Thank you for posting that link. I been aware for a while now there is a difference between using Wi-Fi and mobile data. But for the life of me, I can't find anywhere that it's explained in "easy to understand" language. I will review your link tonight and give you some feed back tomorrow.

Well the info in your link was simple enough. But where can I go for an explanation of the difference between mobile data and Wi-Fi? I've tried reading the Help screens in my phone and they make it sound like the phone tries to access data by using Wi-Fi first and if it can't find it that way or if it can't access Wi-Fi, then it uses Mobile Data.

There is one part of my phone's system that lets me look at my Data Usage so far. Talk about confusing. Let me tell you what it says:

When I first got this phone, I looked at Data Usage and it showed a nice Histogram with vertical bars where each bar represented the data usage for a single day.

(By the way, I should say that I have a 2G limit per month and after keeping Wi-Fi turned off most all the time, my usage is extremely tiny - something like 10 MB per day. At that rate, I would only be using 300MB per month and my limit is 2,000 MB per month. But let me tell you what this screen says now. I was experimenting with this screen and somehow I turned something off and it no longer shows a histogram with individual usage per day.

Instead it just shows a flat horizontal line and a large heading saying "Mobile Data" with a check mark on the top. I don't expect you to explain what is going on here. But is there any way you can tell me where I can find an explanation? I mean there should be an explanation in the phone's Help screens or the User Guide or Handbook. Shouldn't there?


----------



## Wallenberg (Jan 23, 2006)

Strollin,

Let me take a guess to try and save you some typing?

I'd guess that Wi-Fi means the stream of data that comes through my modem (that I use for my Desktop PC) and my wireless router that my smartphone accesses through Wi-Fi.

I'd guess that Mobile Data is the data stream that my phone accesses from the closest cell tower(s).

Is that close to being accurate?

If so, is the reason Mobile Data significantly more expensive because I'm already paying my ISP for access to the net through my modem and router. But when I access the net via a cell tower, I'm competing with many other people and the people who own the network charge for the usage by charging everyone who accesses the network in that way.

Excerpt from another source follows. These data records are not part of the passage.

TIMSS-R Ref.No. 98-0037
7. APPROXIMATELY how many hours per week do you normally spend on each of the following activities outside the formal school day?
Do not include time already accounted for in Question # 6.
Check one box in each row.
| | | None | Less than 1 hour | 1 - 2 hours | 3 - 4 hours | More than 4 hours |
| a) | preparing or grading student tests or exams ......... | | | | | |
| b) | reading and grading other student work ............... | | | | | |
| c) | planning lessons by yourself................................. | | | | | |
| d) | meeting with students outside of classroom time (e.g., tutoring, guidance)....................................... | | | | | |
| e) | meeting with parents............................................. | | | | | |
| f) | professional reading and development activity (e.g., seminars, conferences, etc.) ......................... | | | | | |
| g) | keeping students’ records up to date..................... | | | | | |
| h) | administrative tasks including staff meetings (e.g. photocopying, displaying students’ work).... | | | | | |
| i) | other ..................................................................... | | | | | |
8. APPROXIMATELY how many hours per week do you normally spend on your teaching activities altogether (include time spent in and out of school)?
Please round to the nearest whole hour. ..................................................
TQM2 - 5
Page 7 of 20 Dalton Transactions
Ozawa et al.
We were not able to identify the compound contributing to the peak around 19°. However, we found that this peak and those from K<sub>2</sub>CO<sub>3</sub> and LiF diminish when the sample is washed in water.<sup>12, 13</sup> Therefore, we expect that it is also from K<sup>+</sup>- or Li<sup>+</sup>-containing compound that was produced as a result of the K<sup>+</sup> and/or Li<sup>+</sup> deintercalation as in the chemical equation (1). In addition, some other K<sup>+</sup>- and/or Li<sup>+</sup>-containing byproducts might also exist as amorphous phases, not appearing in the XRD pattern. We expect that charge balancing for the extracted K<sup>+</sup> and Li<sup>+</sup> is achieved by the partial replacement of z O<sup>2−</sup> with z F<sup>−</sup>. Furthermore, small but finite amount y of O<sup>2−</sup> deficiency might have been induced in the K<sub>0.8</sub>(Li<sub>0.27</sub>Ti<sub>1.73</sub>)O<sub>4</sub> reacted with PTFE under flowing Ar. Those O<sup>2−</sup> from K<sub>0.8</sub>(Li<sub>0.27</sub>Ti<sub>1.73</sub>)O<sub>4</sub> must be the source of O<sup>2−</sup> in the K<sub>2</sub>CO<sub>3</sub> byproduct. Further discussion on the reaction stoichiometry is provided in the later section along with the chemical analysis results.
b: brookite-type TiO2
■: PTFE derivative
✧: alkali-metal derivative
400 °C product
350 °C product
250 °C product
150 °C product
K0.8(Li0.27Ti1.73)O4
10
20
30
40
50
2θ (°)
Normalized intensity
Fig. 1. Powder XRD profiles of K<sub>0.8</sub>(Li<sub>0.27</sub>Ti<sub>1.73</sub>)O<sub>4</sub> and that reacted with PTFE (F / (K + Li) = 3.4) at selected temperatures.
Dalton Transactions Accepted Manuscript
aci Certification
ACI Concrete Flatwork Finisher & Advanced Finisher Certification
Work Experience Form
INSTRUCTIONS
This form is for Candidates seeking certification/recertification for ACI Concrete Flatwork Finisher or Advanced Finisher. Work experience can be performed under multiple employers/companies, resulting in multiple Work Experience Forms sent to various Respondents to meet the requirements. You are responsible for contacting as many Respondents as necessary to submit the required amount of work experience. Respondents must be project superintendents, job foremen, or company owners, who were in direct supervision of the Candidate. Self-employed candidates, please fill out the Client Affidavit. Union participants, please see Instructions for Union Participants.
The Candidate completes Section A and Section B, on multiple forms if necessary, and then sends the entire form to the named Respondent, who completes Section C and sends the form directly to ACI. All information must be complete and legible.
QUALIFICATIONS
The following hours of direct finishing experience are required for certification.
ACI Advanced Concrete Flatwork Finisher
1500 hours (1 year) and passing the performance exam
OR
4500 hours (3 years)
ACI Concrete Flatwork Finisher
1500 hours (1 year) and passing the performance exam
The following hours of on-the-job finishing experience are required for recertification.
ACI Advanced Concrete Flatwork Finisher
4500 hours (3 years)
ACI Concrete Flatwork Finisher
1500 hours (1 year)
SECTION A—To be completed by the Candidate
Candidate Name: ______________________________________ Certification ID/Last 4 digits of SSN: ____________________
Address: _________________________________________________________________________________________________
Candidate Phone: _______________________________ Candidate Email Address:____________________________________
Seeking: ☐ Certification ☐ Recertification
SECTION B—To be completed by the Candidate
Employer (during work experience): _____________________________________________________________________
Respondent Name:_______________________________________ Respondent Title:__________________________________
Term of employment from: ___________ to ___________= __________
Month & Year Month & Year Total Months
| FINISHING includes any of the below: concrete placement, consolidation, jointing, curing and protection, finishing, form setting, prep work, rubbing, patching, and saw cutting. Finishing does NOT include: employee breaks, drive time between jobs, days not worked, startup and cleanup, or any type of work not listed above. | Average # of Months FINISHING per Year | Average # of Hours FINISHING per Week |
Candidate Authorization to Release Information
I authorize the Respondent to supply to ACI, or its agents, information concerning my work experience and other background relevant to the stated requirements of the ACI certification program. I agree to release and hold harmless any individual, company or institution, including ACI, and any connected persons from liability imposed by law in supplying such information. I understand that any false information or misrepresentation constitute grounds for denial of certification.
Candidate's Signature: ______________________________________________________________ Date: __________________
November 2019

Do I have the basic idea correct?


----------



## DaveBurnett (Nov 11, 2002)

Yes that is roughly it. There is also that the companies have to TRANSMIT everyones whereas they only need to send yours down a line.


----------



## TerryNet (Mar 23, 2005)

Re your post # 13: YES, you got it. 

There may be a data cap with your home ISP, but if so it is relatively huge unless you stream a couple movies every day. For example, my Medicom cable service has a 250 GB limit per month.


----------



## TerryNet (Mar 23, 2005)

Every router is a little different, but the encryption setting will be somewhere in the wireless section. On my current Belkin router it is in the Wireless section, Security subsection, and is called "Security Mode." See attached.

*EDIT*: This is in response to your post # 11. Unsecured means that the Security Mode (or whatever it is called on your router) would be 'None' or 'Off" or similar.


----------



## Wallenberg (Jan 23, 2006)

The following thread is titled:Request for general advice regarding smartphone

http://forums.techguy.org/android-p...uest-general-advice-regarding-smartphone.html

It got partly sidetracked into a discussion of Wi-Fi vs Mobile Data and I'd like to clarify one point if I may.

I said that I pay $75 monthly to an ISP for unlimited Internet access for my Desktop PC and I set up a router so that my smart phone can access Wi-Fi and everything it does through WiFi will go through my router and my modem and through this ISP so the cost to me is zero.

But someone in that thread said that I should always keep Wi-Fi turned on. I think the reason was because it costs me zero dollars. But I have been shocked to see that some apps (I don't know which ones) have been busy in the background because I have used up 2GB of Data Transfer using Wi-Fi in 21 days. But only 50 MB using Mobile Data.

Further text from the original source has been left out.